#### Exercises
[A] In the adoption blog post, in what month and year did the writer take the first step to adopt a little girl?
[B] Reproduce the section of the adoption blog post beginning with the words "Today is Boxing" and ending with "waiting for me.", substituting "child" for "daughter".

#### Page extract
################

Lilypie Waiting to Adopt tickers

Lilypie Waiting to Adopt tickers

Monday, 26 December 2011

waiting my dear, waiting right here

Today is Boxing Day 2011, the fourth Boxing Day after the fourth Christmas that I have been waiting for my family.  On New Year's Eve I will wish once again that THIS will be the year I adopt my daughter.  Almost five years ago, in January 2007, I took the first step to adopt a little girl but never did I *imagine* the odyssey that would follow.  I don't know why it has been so insanely difficult, but I do know I MUST have faith that it is all leading me to my destiny, to the moment when the stars align and the universe sends me the girl who has always been waiting for me.

The past five years have been insane and emotionally exhausting, but I've come a long way and I refuse to give up on my dream. To borrow from one of my favourite movies, Slumdog Millionaire, "It is written."  My story is still being written, in a courtroom in southern Ontario; in an orphanage, somewhere in Vietnam; and in my head, where I'm taking notes (and names) that will become, for this writer-at-heart, the book that I always knew was inside but didn't know what it was about.  Life is giving me more material than I ever wanted, except--as yet--my happy ending.   

I would not have made it this far without my family, my fur child Bebe (the Beebs), my CBSA team, my fellow adopters, Jennifer and Sue-ann and, of course, Michael Franti.  His music has taken the place of therapy (which, FYI, I can't get because then I will not be allowed to adopt).  I will leave you tonight with a few words from "I Got Love for You", a song Michael wrote about watching his son go out into the world to find who he is meant to be.  Funny how someone watching his child leave home can feel the same thing as somebody waiting for her child to arrive:  "And I know that you can't say when you're coming home, but I got faith in you and I believe in you / so I'll be waiting my dear, waiting right here / I got love you for you."

################

#### Given data
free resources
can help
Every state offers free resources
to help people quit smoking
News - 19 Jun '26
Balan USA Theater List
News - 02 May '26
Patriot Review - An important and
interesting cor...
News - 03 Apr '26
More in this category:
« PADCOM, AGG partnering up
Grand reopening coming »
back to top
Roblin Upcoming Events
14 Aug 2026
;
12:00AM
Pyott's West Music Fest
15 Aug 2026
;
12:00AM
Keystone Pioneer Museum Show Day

################

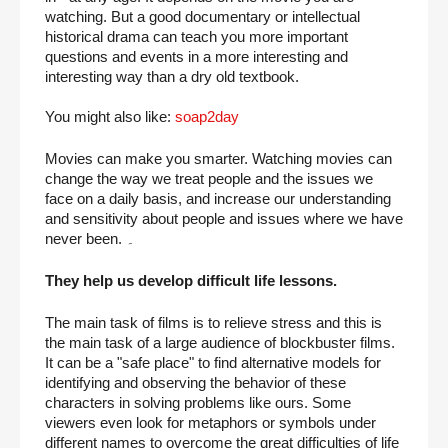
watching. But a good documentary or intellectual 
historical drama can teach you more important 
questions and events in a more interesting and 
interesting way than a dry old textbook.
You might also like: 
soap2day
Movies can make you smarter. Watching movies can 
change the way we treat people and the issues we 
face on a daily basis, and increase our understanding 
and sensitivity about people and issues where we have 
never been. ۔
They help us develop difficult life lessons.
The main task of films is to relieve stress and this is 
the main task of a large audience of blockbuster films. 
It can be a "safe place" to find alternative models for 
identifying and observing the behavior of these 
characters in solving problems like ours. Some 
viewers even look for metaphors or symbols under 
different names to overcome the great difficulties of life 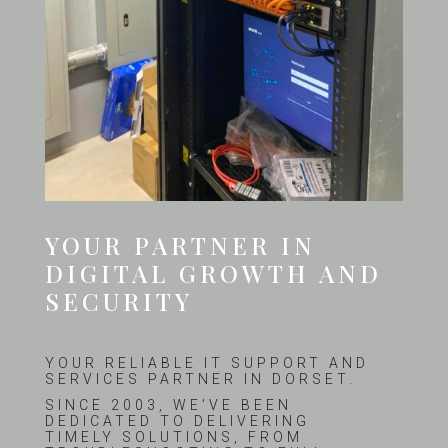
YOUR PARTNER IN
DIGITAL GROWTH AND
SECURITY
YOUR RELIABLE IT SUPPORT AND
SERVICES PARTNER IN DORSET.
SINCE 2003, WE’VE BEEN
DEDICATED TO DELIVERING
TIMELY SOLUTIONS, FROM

################

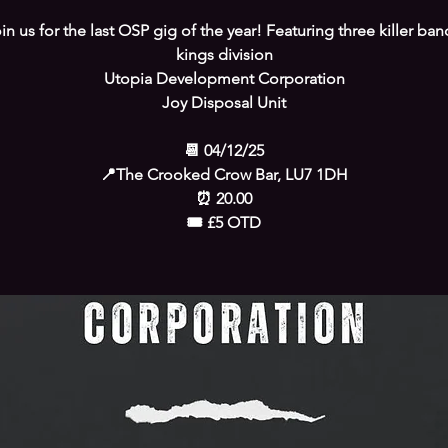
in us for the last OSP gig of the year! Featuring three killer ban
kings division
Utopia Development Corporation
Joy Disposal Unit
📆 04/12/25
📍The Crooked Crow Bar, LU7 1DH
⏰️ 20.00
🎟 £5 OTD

################

#### Answers to this exercise
[A] January 2007

[B]
Today is Boxing Day 2011, the fourth Boxing Day after the fourth Christmas that I have been waiting for my family.  On New Year's Eve I will wish once again that THIS will be the year I adopt my child.  Almost five years ago, in January 2007, I took the first step to adopt a little girl but never did I *imagine* the odyssey that would follow.  I don't know why it has been so insanely difficult, but I do know I MUST have faith that it is all leading me to my destiny, to the moment when the stars align and the universe sends me the girl who has always been waiting for me.